1. Field of the Invention
The present invention relates to a semiconductor wafer direct bonding technique and, more particularly, to a pair of semiconductor wafers bonded to each other to have a dielectrically isolated structure, and a method of manufacturing the same.
2. Description of the Related Art
A technique for directly bonding a pair of semiconductor substrates such as silicon wafers to each other at a clean, mirror-polished surfaces thereof to provide an integrated wafer has been developed. This technique is well known as "Silicon-to-Silicon direct bonding technique". When this direct bonding technique is used, various types of semiconductor wafers can be fabricated. For example, when a silicon wafer having a resistivity of 1/1,000 .OMEGA..cm and a silicon wafer having a resistivity of several hundreds .OMEGA..cm are directly bonded to each other, a silicon wafer having a laminated structure of low- and high-resistivity semiconductor layers can be easily obtained. When one or both of these wafers to be bonded to each other are subjected to surface-oxidation, a wafer having a dielectrically isolated silicon laminated structure can be obtained.
When a dielectrically isolated silicon substrate is fabricated using the direct bonding technique, the following advantages can be obtained as compared with other isolation technologies such as p-n junction isolation, conventional dielectric isolation using a thick polysilicon body, and an SIMOX method wherein oxygen ions are implanted to inside the silicon bulk to form an oxide film therein. That is, (1) the quality of the silicon layer serving as an active layer can be kept to be excellent, (2) the thickness of the silicon layer can be artibrarily set, and (3) manufacturing processes can be relatively easily performed. Because of the above reasons, the above-mentioned "Silicon-to-Silicon direct bonding technique" is widely utilized for formation of a dielectrically isolated and directly bonded pair of silicon substrates having different characteristics.
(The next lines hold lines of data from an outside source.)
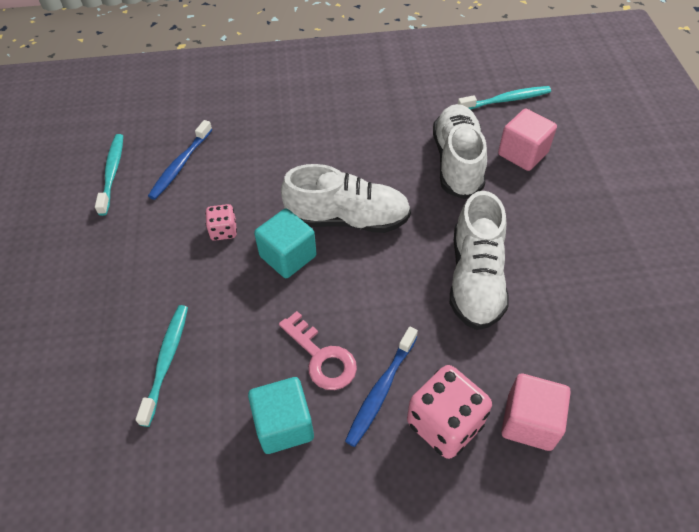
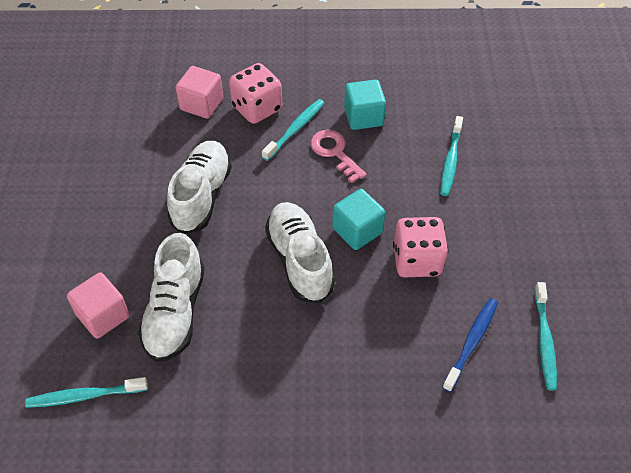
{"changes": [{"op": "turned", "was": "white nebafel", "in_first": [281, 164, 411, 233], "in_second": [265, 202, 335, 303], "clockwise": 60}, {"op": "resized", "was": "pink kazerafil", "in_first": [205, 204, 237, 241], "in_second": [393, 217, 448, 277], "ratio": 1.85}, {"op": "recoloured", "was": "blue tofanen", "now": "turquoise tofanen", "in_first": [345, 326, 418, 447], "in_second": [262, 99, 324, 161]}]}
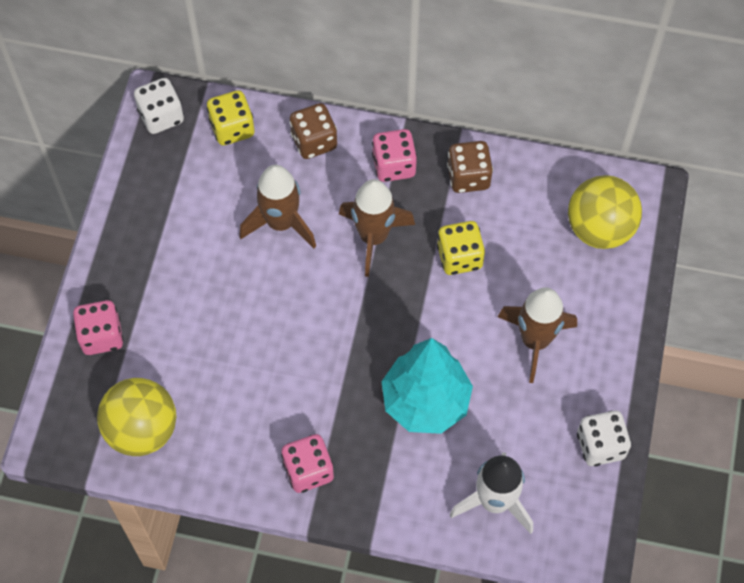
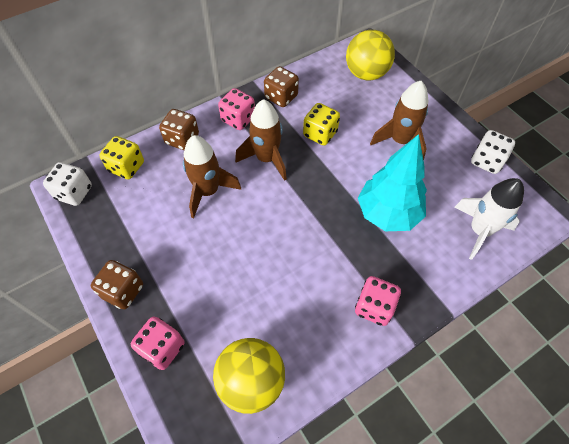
{"changes": [{"op": "added", "now": "brown kazerafil", "in_second": [91, 260, 143, 310]}]}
The dielectrically isolated substrate fabricated by the direct bonding method, however, has the following problems. The first problem is a warp of bonded substrates. Two silicon substrates are directly bonded during a thermal treatment. When a substrate temperature returns to room temperature, a stress is generated between the silicon substrates and a silicon oxide film sandwiched therebetween due to a difference in thermal shrinkage. Since the thermal expansion coefficient of the silicon substrates is larger than that of the silicon oxide film, a shrinkage of the silicon substrates due to decrease in temperature is more considerable. As a result, at room temperature, a tensile stress is generated in the silicon substrates, while a compressive stress is generated in the silicon oxide film. In general, one silicon substrate on which circuit elements such as transistors are formed is polished so as to be thinner than the other silicon substrate serving as a support base layer. These facts result in warpage of the substrate structure. Such a warp in the directly bonded silicon substrates prevents effective execution of the following wafer manufacturing process such as a PEP process. In particular, as an increase in diameter of the wafer and miniaturization of circuit elements progress, the above problems become more serious.
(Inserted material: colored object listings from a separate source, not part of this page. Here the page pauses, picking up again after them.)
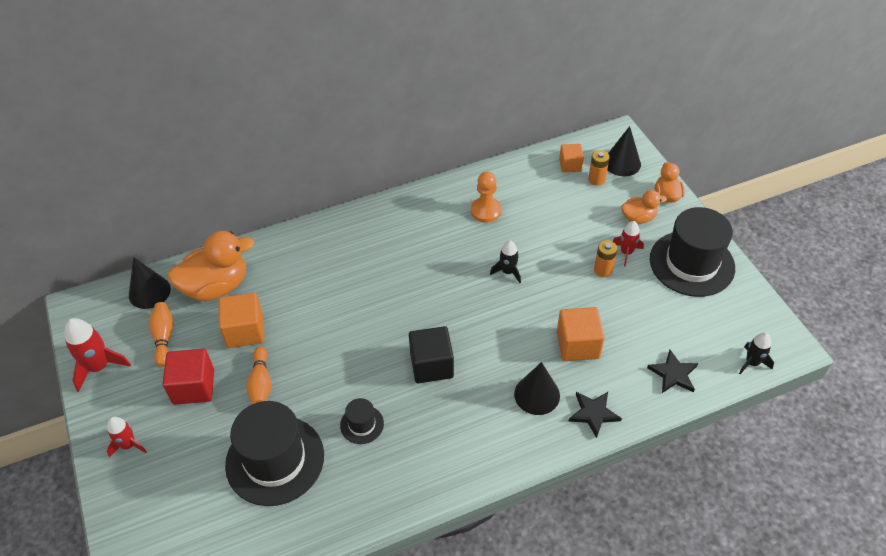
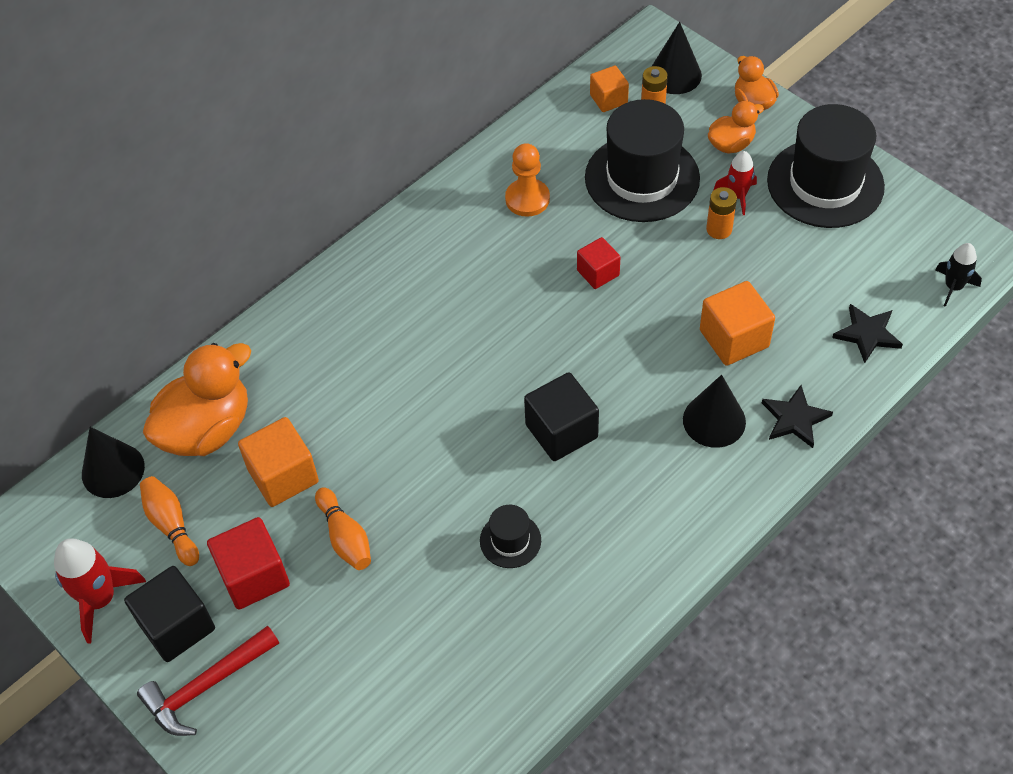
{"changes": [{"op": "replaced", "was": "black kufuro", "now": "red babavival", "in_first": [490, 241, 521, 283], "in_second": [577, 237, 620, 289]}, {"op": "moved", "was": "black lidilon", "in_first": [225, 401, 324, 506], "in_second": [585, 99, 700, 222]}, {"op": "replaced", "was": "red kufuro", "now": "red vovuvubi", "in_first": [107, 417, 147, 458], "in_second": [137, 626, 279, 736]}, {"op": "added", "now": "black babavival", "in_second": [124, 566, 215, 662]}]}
The second problem is that it is difficult to achieve bonding of peripheral portions of the directly bonded semiconductor wafers without failure. Initially manufactured silicon wafers have poor parallel geometry in their peripheral portions. If two silicon substrates with such poor parallel geometry are bonded directly, incomplete bonding occurs in their peripheral portions, and their mechanical strength is decreased (particularly in the peripheral portion of a thinner wafer). The decrease in mechanical strength causes a problem that the wafer may be broken in the following circuit element formation steps.
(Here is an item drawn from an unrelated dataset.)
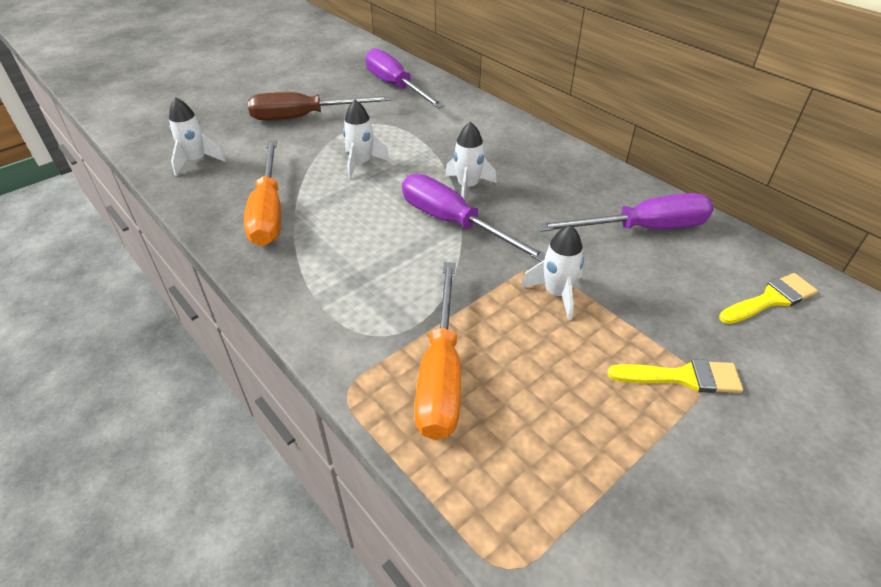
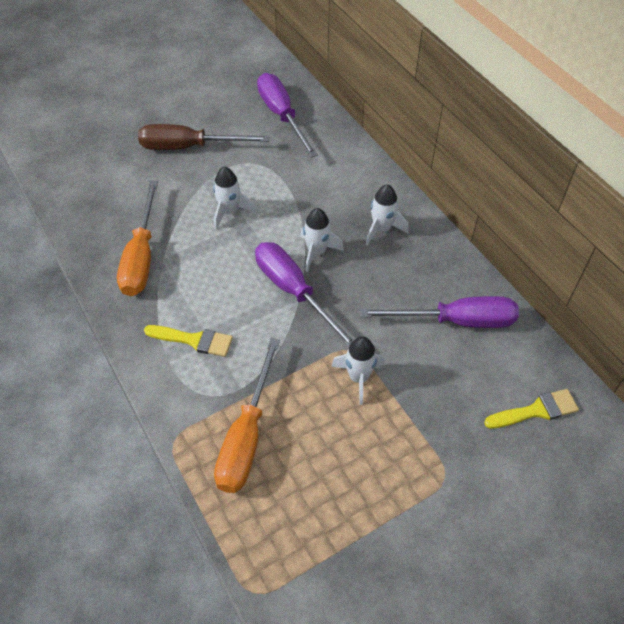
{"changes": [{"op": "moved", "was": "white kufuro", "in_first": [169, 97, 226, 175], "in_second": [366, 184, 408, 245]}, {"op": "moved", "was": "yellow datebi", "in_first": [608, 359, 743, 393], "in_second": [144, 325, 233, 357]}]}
In order to solve the above problems, it is necessary to remove a predetermined area of the incompletely bonded peripheral wafer portions, and to use only completely bonded central wafer portion. However, when the peripheral wafer portion is removed, an orientation flat formed therein is also removed. If no orientation flat is provided, accurate fabrication of element isolation V-shaped groove and integrated circuit patterns onto the wafer in the following steps cannot be performed.